The talent of Pratt’s most readily on display in Parks, and which made him the obvious choice to star in every single movie, is his commitment. Pratt commits to a character and a world with the same crazed tenacity of a classically trained Shakespearean lifer or a deranged genius of a performance artist. Pratt wholly believes in the incomparable innocence, unearned confidence, and wide-eyed optimism of Andy Dwyer. He never winks in his performance because he knows the stronger choice is to just bleed genuine goofiness. Watch the way Pratt sings to a possum about the gruesome way the possum is going to die:

A lesser actor than Pratt would intone their lines with more irony when telling the caged possum that it is “gonna fry.” Pratt, instead, plays the song relatively straight, ending his little ode to capital possum punishment with the kind of puppy dog open-mouth grin that shows that Andy realizes he’s going to be a hero. He even uses the word bitch with the same passion Star-Lord gives does during the climax of Guardians of the Galaxy.

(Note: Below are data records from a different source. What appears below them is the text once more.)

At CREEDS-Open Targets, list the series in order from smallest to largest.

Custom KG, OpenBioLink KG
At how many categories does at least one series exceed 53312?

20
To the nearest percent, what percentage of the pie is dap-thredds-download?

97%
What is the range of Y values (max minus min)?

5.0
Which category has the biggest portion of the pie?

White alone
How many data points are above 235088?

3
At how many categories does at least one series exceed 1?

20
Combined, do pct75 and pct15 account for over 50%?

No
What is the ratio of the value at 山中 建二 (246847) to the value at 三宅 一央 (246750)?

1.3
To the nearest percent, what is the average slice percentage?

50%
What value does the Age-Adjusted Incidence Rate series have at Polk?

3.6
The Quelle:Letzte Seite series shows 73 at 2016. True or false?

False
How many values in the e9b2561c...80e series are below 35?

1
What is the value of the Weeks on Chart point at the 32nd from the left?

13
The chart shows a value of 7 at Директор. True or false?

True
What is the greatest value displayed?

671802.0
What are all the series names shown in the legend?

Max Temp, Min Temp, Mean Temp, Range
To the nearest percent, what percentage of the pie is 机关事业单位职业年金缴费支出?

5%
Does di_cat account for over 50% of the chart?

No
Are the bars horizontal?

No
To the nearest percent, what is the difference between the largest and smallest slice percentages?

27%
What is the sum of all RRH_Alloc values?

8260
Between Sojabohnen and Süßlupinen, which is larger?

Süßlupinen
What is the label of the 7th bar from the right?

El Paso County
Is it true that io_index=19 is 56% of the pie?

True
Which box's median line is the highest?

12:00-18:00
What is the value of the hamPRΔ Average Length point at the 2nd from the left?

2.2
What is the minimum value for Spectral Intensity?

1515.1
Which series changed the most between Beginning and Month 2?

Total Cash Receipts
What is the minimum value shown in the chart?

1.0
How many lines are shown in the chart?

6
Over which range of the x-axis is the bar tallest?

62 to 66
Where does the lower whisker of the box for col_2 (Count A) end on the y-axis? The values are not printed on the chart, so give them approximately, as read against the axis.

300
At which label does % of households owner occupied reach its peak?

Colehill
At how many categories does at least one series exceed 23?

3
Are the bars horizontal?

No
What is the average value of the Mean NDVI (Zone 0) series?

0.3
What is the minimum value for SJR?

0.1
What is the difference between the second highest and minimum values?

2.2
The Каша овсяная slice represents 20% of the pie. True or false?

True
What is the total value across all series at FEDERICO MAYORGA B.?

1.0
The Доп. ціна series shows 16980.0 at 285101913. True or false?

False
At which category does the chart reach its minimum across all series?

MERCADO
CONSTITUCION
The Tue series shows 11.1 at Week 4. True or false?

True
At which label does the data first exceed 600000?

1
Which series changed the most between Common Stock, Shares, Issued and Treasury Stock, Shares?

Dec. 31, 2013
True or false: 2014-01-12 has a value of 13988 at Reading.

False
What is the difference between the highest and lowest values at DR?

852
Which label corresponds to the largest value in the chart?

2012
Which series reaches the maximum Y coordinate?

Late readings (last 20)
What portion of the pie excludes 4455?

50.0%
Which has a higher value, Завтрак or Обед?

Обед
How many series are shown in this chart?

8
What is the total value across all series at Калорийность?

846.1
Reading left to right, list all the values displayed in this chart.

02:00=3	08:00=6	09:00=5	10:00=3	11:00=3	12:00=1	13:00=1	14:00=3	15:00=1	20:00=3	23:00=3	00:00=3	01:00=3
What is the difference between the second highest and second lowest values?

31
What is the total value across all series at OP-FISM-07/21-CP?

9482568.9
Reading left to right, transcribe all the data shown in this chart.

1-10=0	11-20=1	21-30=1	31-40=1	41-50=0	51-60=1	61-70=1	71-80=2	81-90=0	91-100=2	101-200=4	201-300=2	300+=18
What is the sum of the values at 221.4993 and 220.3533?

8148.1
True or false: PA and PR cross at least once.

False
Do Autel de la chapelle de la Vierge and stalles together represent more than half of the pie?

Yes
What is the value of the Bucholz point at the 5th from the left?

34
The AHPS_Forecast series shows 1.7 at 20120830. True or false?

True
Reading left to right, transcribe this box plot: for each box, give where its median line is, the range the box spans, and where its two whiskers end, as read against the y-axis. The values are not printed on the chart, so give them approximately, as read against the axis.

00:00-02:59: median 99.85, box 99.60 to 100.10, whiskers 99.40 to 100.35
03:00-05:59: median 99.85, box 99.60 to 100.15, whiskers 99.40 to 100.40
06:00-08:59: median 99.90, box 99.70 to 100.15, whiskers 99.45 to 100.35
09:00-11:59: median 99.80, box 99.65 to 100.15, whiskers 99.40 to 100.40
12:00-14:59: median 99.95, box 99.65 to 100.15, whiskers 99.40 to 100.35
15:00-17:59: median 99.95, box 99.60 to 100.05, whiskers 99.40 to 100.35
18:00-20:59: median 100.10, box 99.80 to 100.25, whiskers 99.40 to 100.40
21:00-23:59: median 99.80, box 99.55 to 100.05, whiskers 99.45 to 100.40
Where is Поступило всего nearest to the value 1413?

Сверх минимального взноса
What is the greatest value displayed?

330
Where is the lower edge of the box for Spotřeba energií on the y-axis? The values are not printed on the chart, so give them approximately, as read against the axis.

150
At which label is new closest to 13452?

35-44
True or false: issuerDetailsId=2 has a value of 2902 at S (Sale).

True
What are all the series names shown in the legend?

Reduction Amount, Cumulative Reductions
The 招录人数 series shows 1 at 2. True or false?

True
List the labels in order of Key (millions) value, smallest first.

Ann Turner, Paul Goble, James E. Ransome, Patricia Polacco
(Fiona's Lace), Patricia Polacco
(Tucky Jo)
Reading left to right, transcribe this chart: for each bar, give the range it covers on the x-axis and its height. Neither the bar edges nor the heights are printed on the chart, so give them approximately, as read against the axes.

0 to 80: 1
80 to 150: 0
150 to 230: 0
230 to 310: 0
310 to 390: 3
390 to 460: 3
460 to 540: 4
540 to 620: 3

Pratt also has an incredible gift for physical comedy, pulling off one of the greatest pratfalls in the history of television and making his surname a delightful coincidence:

The camera reacts to Andy’s mishap half a second too late to catch the whole fall, implying that it happened spontaneously within the moment and that the camera operator was unaware of what was about to transpire. Even if this were a pre-planned stunt, Pratt has the maturity to not telegraph the fall, keeping the moment as pure as possible. It is not hard, then, to make the leap from the kind of control over one’s body necessary to pull off these rollerskating shenanigans to being able to perform the highly precise fight choreography of a blockbuster motion picture.

Some of Pratt’s performance on the show can be chalked up to the genial, well-meaning world that creators Michael Schur and Greg Daniels place Parks and Rec within, but largely what they found with Pratt is an artist capable of rending the more outré qualities of a given textual universe into something relatable, whether that be talking to a giant tree-person or performing with a holographic miniature horse. Chris Pratt may go on to have one of the most lucrative runs of box office successes of the early 21st century, but that will be due, in no small part, to the fact that he is the man capable making Andy Dwyer a believable human being.